Chainalysis, an analytics firm that tracks cryptocurrency transactions, has shared data another study. The company’s specialists concluded that signs of a pump-and-dump scheme (pumping and dumping) were observed in 24% of tokens launched in 2022.
The pump-and-dump scheme involves a manipulative increase in the rate of the cryptocurrency, followed by a sharp collapse. It is designed to cause a short-term explosion of interest in the asset among potential investors. After the asset rises enough in price, the project creators sell their assets and accumulate profits, while the price of the token falls sharply. As a result, investors are left with wallets full of useless cryptocurrencies, and token creators with a lot of money.
A Chainalysis report says that more than 1.1 million new tokens have been launched on the Ethereum and BNB Chain networks.
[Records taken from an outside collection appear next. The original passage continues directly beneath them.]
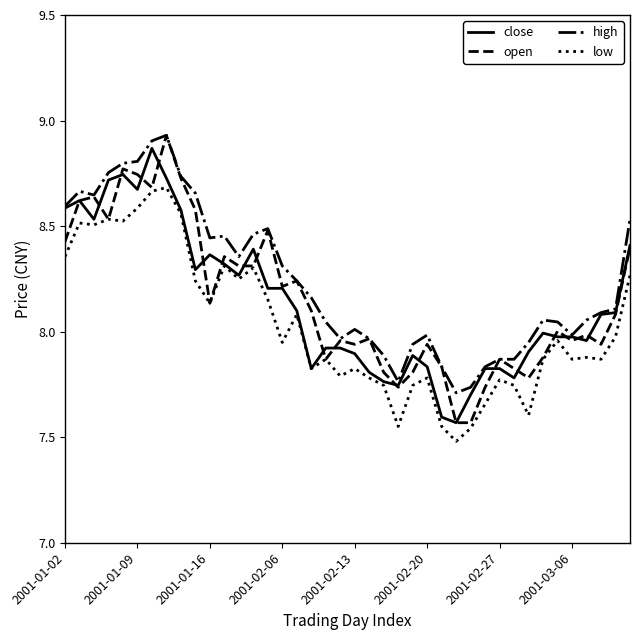

True or false: low and high intersect in this chart.

False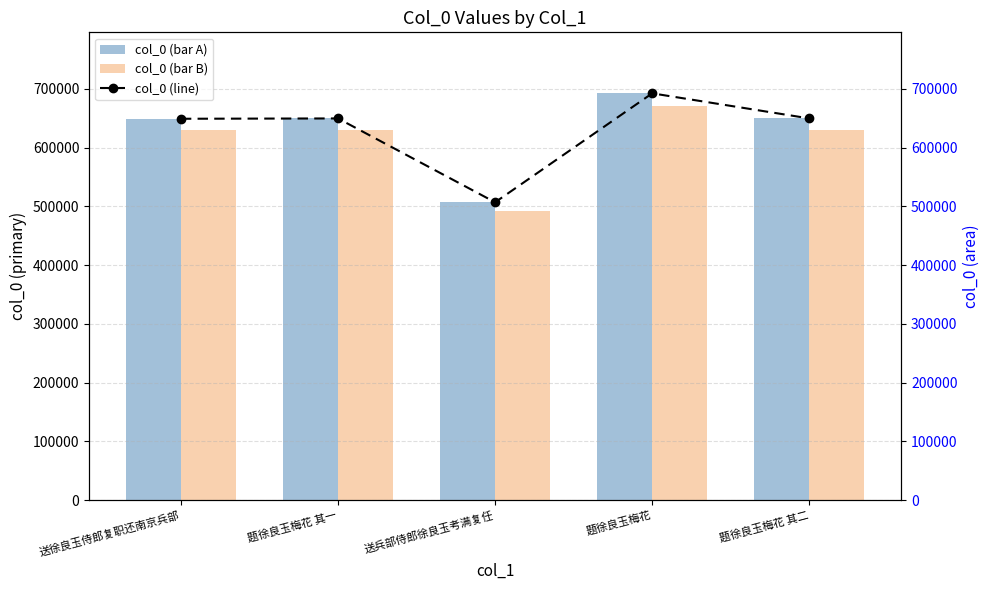

What is the highest value of the col_0 (bar B) series?

671676.5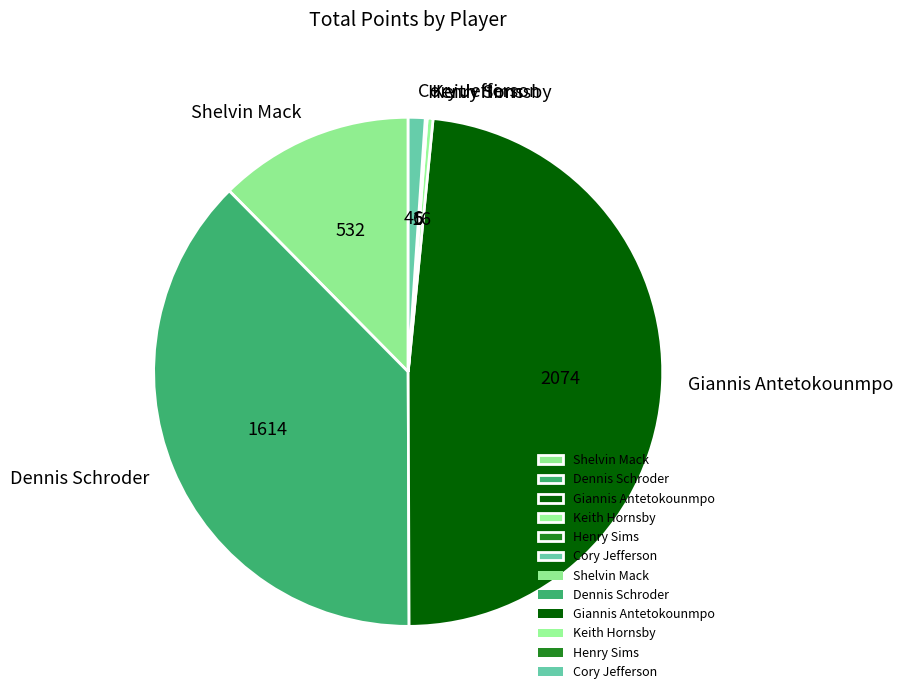

Is there a majority slice in this chart?

No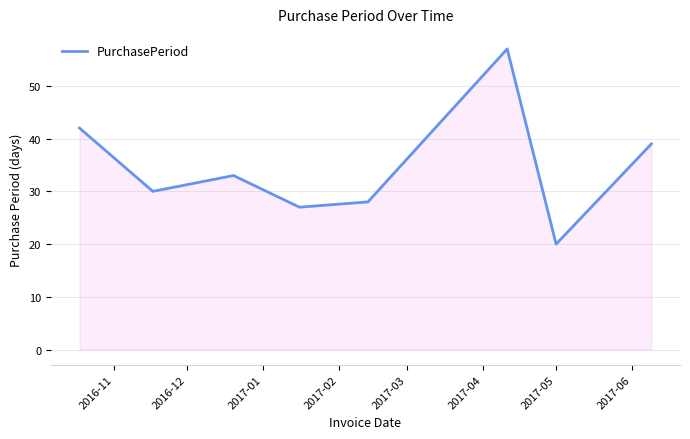

What is the sum of all values?

276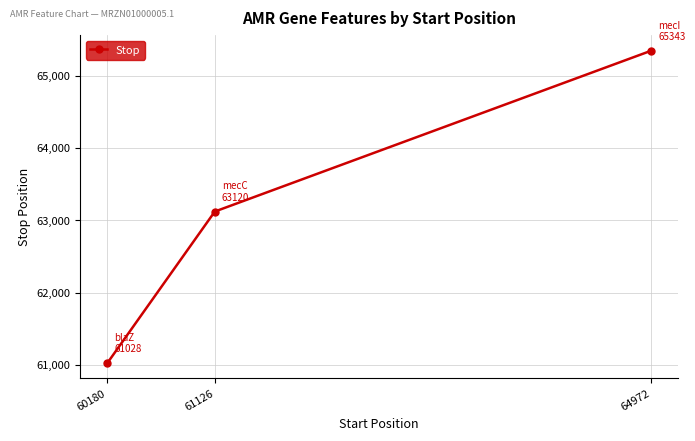

What is the average value?

63164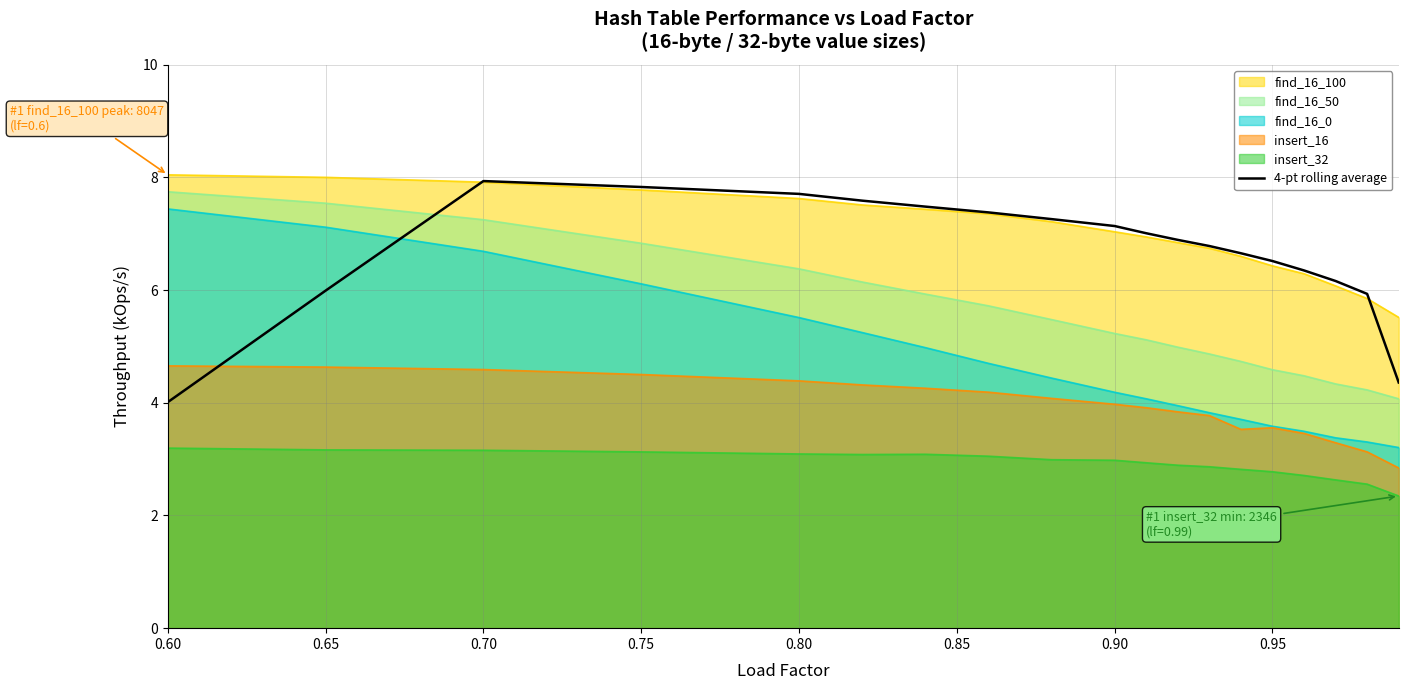

What is the total value across all series at 0.95?

27.5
Of these, 40,521 tokens gained enough popularity for analysis. Moreover, the price of 9,902 tokens (24% of those that were more or less successful in the first days after launch) decreased significantly in the first week after launch, showing clear signs of a pump-and-dump scheme. A price drop of 90% or more is a clear sign that token creators have gotten rid of their own supply of tokens very quickly.
In addition, the study showed that the victims of pump-and-dump schemes spent $4.6 billion on worthless tokens. And the creators allegedly made a profit of $30 million after the sale of their assets.